STATED TASK
Restate the full set of records exactly, word for word.

####

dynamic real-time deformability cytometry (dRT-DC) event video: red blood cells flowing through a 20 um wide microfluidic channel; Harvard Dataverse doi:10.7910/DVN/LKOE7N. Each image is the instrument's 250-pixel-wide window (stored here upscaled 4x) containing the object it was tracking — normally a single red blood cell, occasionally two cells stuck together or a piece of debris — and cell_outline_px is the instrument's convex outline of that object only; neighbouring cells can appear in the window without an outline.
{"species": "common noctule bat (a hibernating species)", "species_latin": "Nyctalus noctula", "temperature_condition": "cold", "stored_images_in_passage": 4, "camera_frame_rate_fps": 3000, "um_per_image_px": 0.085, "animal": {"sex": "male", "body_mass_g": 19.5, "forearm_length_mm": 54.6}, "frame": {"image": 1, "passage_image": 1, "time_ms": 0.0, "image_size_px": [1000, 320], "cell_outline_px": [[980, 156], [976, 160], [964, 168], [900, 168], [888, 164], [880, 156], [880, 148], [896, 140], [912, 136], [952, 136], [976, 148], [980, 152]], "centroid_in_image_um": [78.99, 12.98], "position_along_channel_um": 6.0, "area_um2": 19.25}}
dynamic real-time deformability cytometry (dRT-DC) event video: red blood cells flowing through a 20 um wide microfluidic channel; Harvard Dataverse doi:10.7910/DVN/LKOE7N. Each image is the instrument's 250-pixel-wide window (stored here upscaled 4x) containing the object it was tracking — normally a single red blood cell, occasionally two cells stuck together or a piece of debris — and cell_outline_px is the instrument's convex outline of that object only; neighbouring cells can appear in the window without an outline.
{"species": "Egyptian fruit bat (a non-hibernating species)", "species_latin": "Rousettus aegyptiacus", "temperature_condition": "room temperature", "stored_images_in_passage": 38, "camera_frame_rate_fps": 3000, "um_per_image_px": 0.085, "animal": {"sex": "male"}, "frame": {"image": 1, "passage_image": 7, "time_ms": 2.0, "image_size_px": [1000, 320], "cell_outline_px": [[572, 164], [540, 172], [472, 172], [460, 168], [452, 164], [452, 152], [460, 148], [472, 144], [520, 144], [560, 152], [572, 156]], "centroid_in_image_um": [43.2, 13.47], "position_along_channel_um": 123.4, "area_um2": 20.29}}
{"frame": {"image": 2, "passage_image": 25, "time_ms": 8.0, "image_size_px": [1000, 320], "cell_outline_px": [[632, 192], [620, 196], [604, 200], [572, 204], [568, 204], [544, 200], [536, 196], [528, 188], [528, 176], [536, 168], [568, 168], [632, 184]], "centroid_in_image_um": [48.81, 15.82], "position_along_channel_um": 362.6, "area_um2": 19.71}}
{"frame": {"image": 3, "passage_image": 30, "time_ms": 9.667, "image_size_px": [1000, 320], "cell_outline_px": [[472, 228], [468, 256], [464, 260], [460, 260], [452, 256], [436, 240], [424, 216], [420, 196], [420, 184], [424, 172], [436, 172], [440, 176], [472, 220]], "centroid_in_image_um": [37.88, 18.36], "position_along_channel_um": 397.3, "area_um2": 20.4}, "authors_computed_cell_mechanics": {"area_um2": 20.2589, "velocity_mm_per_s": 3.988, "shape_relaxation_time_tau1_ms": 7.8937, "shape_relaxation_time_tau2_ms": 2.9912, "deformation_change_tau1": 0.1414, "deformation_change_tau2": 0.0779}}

####

FULL OUTPUT
dynamic real-time deformability cytometry (dRT-DC) event video: red blood cells flowing through a 20 um wide microfluidic channel; Harvard Dataverse doi:10.7910/DVN/LKOE7N. Each image is the instrument's 250-pixel-wide window (stored here upscaled 4x) containing the object it was tracking — normally a single red blood cell, occasionally two cells stuck together or a piece of debris — and cell_outline_px is the instrument's convex outline of that object only; neighbouring cells can appear in the window without an outline.
{"species": "common noctule bat (a hibernating species)", "species_latin": "Nyctalus noctula", "temperature_condition": "cold", "stored_images_in_passage": 4, "camera_frame_rate_fps": 3000, "um_per_image_px": 0.085, "animal": {"sex": "male", "body_mass_g": 19.5, "forearm_length_mm": 54.6}, "frame": {"image": 1, "passage_image": 1, "time_ms": 0.0, "image_size_px": [1000, 320], "cell_outline_px": [[980, 156], [976, 160], [964, 168], [900, 168], [888, 164], [880, 156], [880, 148], [896, 140], [912, 136], [952, 136], [976, 148], [980, 152]], "centroid_in_image_um": [78.99, 12.98], "position_along_channel_um": 6.0, "area_um2": 19.25}}
dynamic real-time deformability cytometry (dRT-DC) event video: red blood cells flowing through a 20 um wide microfluidic channel; Harvard Dataverse doi:10.7910/DVN/LKOE7N. Each image is the instrument's 250-pixel-wide window (stored here upscaled 4x) containing the object it was tracking — normally a single red blood cell, occasionally two cells stuck together or a piece of debris — and cell_outline_px is the instrument's convex outline of that object only; neighbouring cells can appear in the window without an outline.
{"species": "Egyptian fruit bat (a non-hibernating species)", "species_latin": "Rousettus aegyptiacus", "temperature_condition": "room temperature", "stored_images_in_passage": 38, "camera_frame_rate_fps": 3000, "um_per_image_px": 0.085, "animal": {"sex": "male"}, "frame": {"image": 1, "passage_image": 7, "time_ms": 2.0, "image_size_px": [1000, 320], "cell_outline_px": [[572, 164], [540, 172], [472, 172], [460, 168], [452, 164], [452, 152], [460, 148], [472, 144], [520, 144], [560, 152], [572, 156]], "centroid_in_image_um": [43.2, 13.47], "position_along_channel_um": 123.4, "area_um2": 20.29}}
{"frame": {"image": 2, "passage_image": 25, "time_ms": 8.0, "image_size_px": [1000, 320], "cell_outline_px": [[632, 192], [620, 196], [604, 200], [572, 204], [568, 204], [544, 200], [536, 196], [528, 188], [528, 176], [536, 168], [568, 168], [632, 184]], "centroid_in_image_um": [48.81, 15.82], "position_along_channel_um": 362.6, "area_um2": 19.71}}
{"frame": {"image": 3, "passage_image": 30, "time_ms": 9.667, "image_size_px": [1000, 320], "cell_outline_px": [[472, 228], [468, 256], [464, 260], [460, 260], [452, 256], [436, 240], [424, 216], [420, 196], [420, 184], [424, 172], [436, 172], [440, 176], [472, 220]], "centroid_in_image_um": [37.88, 18.36], "position_along_channel_um": 397.3, "area_um2": 20.4}, "authors_computed_cell_mechanics": {"area_um2": 20.2589, "velocity_mm_per_s": 3.988, "shape_relaxation_time_tau1_ms": 7.8937, "shape_relaxation_time_tau2_ms": 2.9912, "deformation_change_tau1": 0.1414, "deformation_change_tau2": 0.0779}}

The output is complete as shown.